- Consigne: Modifiez les lignes ci-dessous en remplaçant « top-left » par « upper-left », sans rien changer d'autre. Ne reproduisez pas les images dans votre réponse.
"""
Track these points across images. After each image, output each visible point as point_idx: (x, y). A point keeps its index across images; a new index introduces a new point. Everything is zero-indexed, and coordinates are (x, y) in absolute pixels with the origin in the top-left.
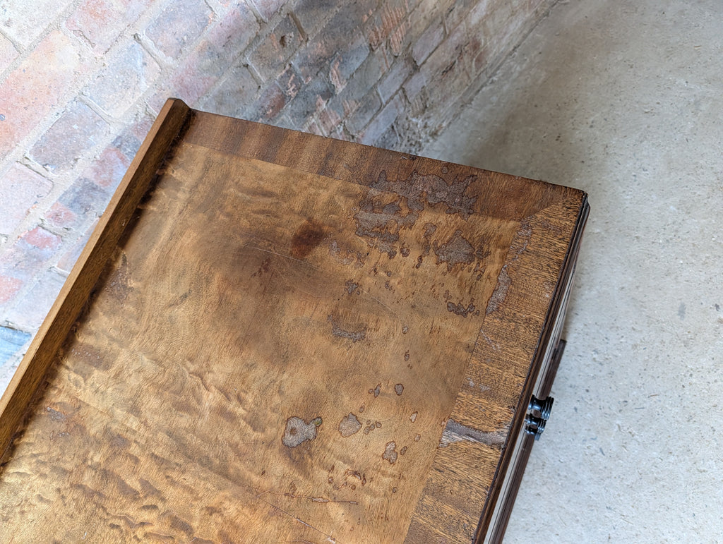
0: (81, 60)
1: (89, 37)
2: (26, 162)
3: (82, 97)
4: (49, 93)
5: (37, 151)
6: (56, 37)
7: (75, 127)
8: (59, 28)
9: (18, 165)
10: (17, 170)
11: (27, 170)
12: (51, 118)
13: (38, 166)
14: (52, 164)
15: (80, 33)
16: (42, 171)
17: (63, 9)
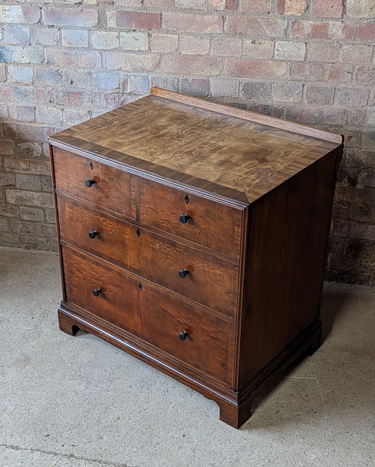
"""
- Tâche accomplie:
Track these points across images. After each image, output each visible point as point_idx: (x, y). A point keeps its index across images; a new index introduces a new point. Everything is zero-indexed, and coordinates are (x, y) in absolute pixels with the origin in the upper-left.
0: (81, 60)
1: (89, 37)
2: (26, 162)
3: (82, 97)
4: (49, 93)
5: (37, 151)
6: (56, 37)
7: (75, 127)
8: (59, 28)
9: (18, 165)
10: (17, 170)
11: (27, 170)
12: (51, 118)
13: (38, 166)
14: (52, 164)
15: (80, 33)
16: (42, 171)
17: (63, 9)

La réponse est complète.